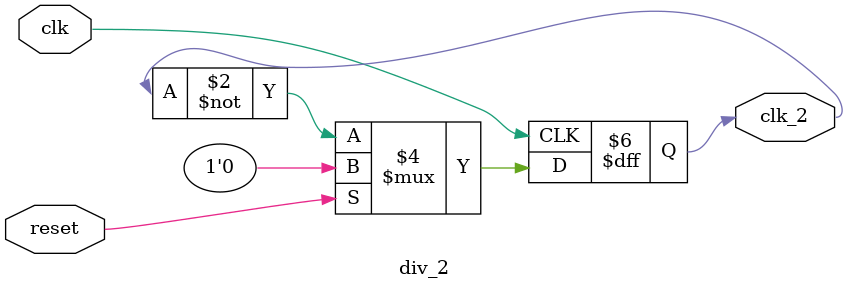
<source format=v>
module div_2(reset,clk,clk_2);
    input clk,reset;
    output clk_2;
    reg clk_2;
    always@(posedge clk)
       begin
           if(reset) clk_2=0;
           else      clk_2 = ~clk_2;
       end
endmodule
</source>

* _Required action_: What lines in the listing include the string "reset"? Copy them out.

* _Result for this exercise_:
module div_2(reset,clk,clk_2);
    input clk,reset;
           if(reset) clk_2=0;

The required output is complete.